Also, the jacarandas remind me of Mexico. They lend their name to my address: 968 Rinconada Jacaranda. They also grow up along all the major roads in Colima, and outside it, too. I can’t forget driving along the free road to Ciudad Guzman, just before turning off to approach Nevado de Colima, and reaching that long narrow stretch of track where the jacarandas bloom. In February I first drove down this road, and the flowers were only just in season, on the cusp of ripening; a spatter of blue, like a hose spraying water droplets, was all that could be seen. Now it is April, and the trees that line the narrow avenue are waterfalls of grey-purple flowers, cascading from branches bowing down reverentially under their weight, a parade of cataracts that draw you upwards on a milky morning towards the cool mountain; and on the hazy afternoon that you return, two days later, the droplets of flowers catch flecks of golden light from the west, and draw you down a tunnels whose walls waft in the melting vernal breeze, walls of brushes dipped in blue that paint the ceiling of the sky to match their colour. The jacarandas are so bright they’re almost incandescent. 

Jacaranda blossom on Calle Gonzalo de Sandoval

Sometimes I question if it’s natural that I find writing flows easiest when I write about nature.  I mean, does my writing reflect what I feel; surely a moment of wonder should figure only faintly in my day-to-day writings? Instead I find the description of a sunset will swallow up the majority of a day’s page. Actually, I do have an answer for this. You see, nature appreciation is easy. I think I’ve been gifted with a good sense of wonder: I can stop and gape at a beautiful sunrise any morning of the week, and I don’t think I’ll be jaded with time (unlike some, who’d put this activity on par with watching paint dry).

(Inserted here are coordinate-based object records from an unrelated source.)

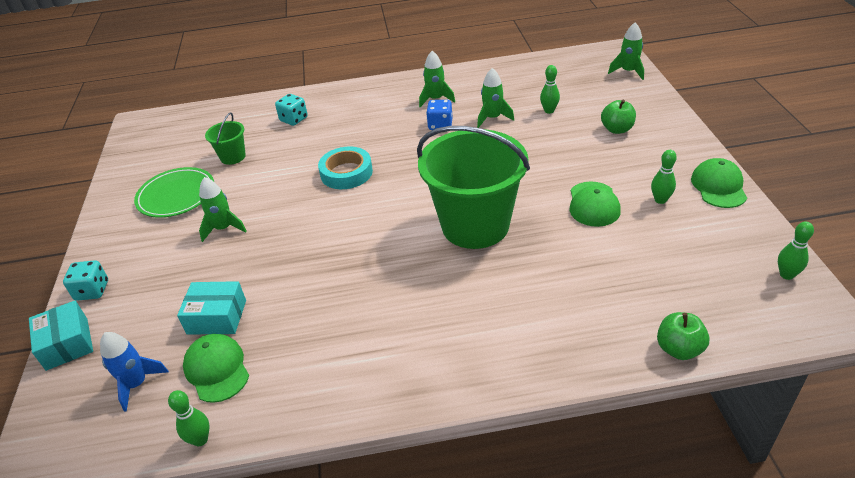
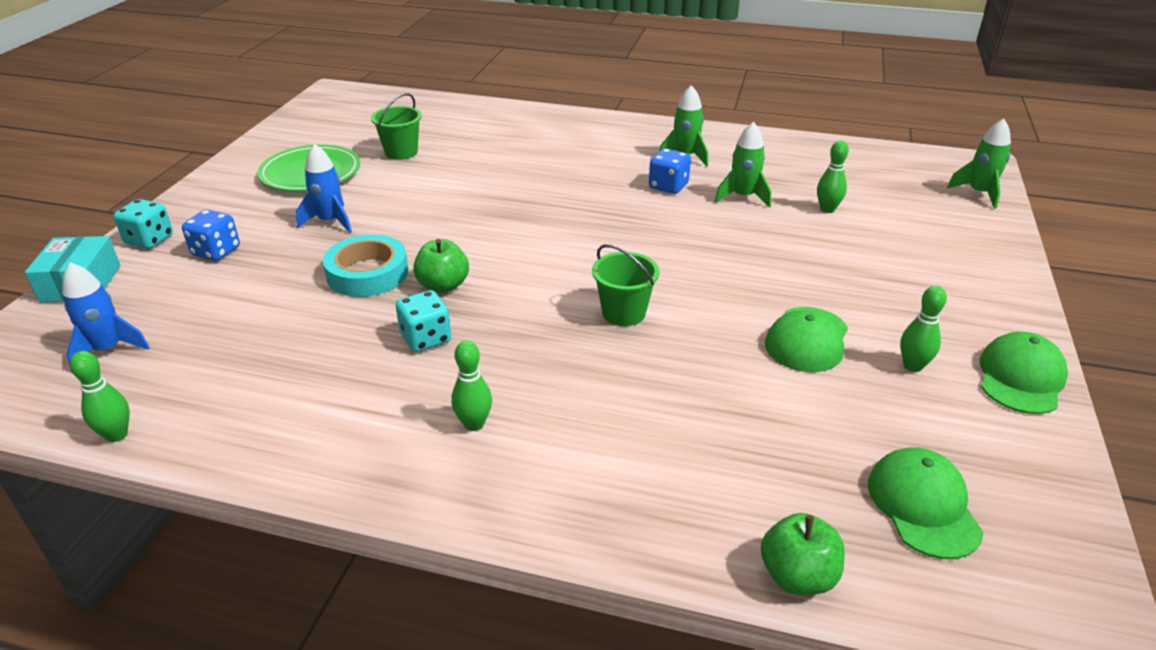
camera: 20 degrees right, 5 degrees down
(155, 281) = (216, 251): none -> blue dice
(217, 317) = (245, 310): turquoise box -> none
(217, 369) = (198, 366): green cap -> green cap (923, 505)
(223, 228) = (330, 221): green rocket -> blue rocket
(294, 119) = (499, 133): turquoise dice -> turquoise dice (426, 338)
(346, 173) = (513, 205): turquoise tape -> turquoise tape (367, 273)
(475, 225) = (623, 313): green bucket -> green bucket, size x0.44
(617, 129) = (910, 258): green apple -> green apple (443, 285)
(786, 275) = (1054, 539): green bowling pin -> green bowling pin (474, 424)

For me it’s simple: that panorama is beautiful, and it’s large, and therefore I feel small, and my mistakes and worries wonderfully insignificant. With people there’s fun and kindness and generosity and romance,  but these things are – obviously – all on a human scale, even if you’re 6’7”. Conversely this relatable scale makes everything larger than life, and more crucial: the stakes are higher, every mistake becomes enlarged, worries inside my head seem magnified. Watching the sun fade in the valley, I’m pretty sure it doesn’t worry about that time I spilled a drink on a date, but you bet I do on my next night out. I’m sure this raising of the stakes happens to most people, but to what extent? Surely not to the point where you’re paralysed, as I sometimes am. I’ve heard it said from one perspective that you should ‘feel the fear and do it anyway‘; from another – less eloquent – that the ‘I don’t give a fuck‘ attitude will get you a long way in life. Both methods would allow me to shrug the world from my shoulders and throw away the atlas, adopt a smaller sense of scale and enjoy the people in front of the panorama. After all, who really gives a fuck? Most of my mistakes occur only inside my head. I suppose that’s why I’ve been thinking of the jacaranda. I don’t hold truck with the idea that tattoos should be avoided because you’d regret them later in life. If you design it well, it will be a beautiful reminder of a time in your life when you thought differently. After all, every one of us is always a work in progress.

First preliminary sketch of jacaranda; drawing ideas for tattoo.